Given request
Please quote the following material word for word, keeping every line as it appears.

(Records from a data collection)
* begin *

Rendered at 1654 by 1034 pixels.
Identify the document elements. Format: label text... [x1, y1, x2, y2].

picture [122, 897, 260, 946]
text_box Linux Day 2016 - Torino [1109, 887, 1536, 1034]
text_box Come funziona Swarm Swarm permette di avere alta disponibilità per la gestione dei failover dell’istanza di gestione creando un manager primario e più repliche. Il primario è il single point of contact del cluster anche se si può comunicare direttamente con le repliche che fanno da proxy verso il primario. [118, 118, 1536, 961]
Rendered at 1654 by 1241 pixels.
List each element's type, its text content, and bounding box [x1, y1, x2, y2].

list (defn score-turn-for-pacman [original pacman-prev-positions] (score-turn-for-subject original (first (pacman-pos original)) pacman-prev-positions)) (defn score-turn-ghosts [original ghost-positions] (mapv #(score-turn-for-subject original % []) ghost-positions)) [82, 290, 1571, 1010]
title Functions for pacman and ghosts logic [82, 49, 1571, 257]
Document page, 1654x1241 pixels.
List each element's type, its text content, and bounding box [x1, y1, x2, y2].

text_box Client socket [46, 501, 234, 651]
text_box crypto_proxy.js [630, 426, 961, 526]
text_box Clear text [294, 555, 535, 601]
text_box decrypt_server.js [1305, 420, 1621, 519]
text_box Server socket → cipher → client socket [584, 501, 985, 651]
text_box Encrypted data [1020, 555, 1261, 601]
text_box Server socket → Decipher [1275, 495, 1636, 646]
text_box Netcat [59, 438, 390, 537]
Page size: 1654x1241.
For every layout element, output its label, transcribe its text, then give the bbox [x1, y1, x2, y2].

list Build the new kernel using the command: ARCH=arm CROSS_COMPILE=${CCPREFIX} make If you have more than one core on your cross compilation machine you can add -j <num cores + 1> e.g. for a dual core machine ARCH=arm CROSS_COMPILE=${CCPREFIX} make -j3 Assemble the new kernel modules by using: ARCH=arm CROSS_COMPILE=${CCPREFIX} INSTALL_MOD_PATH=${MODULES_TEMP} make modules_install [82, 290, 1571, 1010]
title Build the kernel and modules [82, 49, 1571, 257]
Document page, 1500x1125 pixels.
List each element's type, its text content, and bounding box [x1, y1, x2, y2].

* end *

Solution below
Rendered at 1654 by 1034 pixels.
Identify the document elements. Format: label text... [x1, y1, x2, y2].

picture [122, 897, 260, 946]
text_box Linux Day 2016 - Torino [1109, 887, 1536, 1034]
text_box Come funziona Swarm Swarm permette di avere alta disponibilità per la gestione dei failover dell’istanza di gestione creando un manager primario e più repliche. Il primario è il single point of contact del cluster anche se si può comunicare direttamente con le repliche che fanno da proxy verso il primario. [118, 118, 1536, 961]
Rendered at 1654 by 1241 pixels.
List each element's type, its text content, and bounding box [x1, y1, x2, y2].

list (defn score-turn-for-pacman [original pacman-prev-positions] (score-turn-for-subject original (first (pacman-pos original)) pacman-prev-positions)) (defn score-turn-ghosts [original ghost-positions] (mapv #(score-turn-for-subject original % []) ghost-positions)) [82, 290, 1571, 1010]
title Functions for pacman and ghosts logic [82, 49, 1571, 257]
Document page, 1654x1241 pixels.
List each element's type, its text content, and bounding box [x1, y1, x2, y2].

text_box Client socket [46, 501, 234, 651]
text_box crypto_proxy.js [630, 426, 961, 526]
text_box Clear text [294, 555, 535, 601]
text_box decrypt_server.js [1305, 420, 1621, 519]
text_box Server socket → cipher → client socket [584, 501, 985, 651]
text_box Encrypted data [1020, 555, 1261, 601]
text_box Server socket → Decipher [1275, 495, 1636, 646]
text_box Netcat [59, 438, 390, 537]
Page size: 1654x1241.
For every layout element, output its label, transcribe its text, then give the bbox [x1, y1, x2, y2].

list Build the new kernel using the command: ARCH=arm CROSS_COMPILE=${CCPREFIX} make If you have more than one core on your cross compilation machine you can add -j <num cores + 1> e.g. for a dual core machine ARCH=arm CROSS_COMPILE=${CCPREFIX} make -j3 Assemble the new kernel modules by using: ARCH=arm CROSS_COMPILE=${CCPREFIX} INSTALL_MOD_PATH=${MODULES_TEMP} make modules_install [82, 290, 1571, 1010]
title Build the kernel and modules [82, 49, 1571, 257]
Document page, 1500x1125 pixels.
List each element's type, its text content, and bounding box [x1, y1, x2, y2].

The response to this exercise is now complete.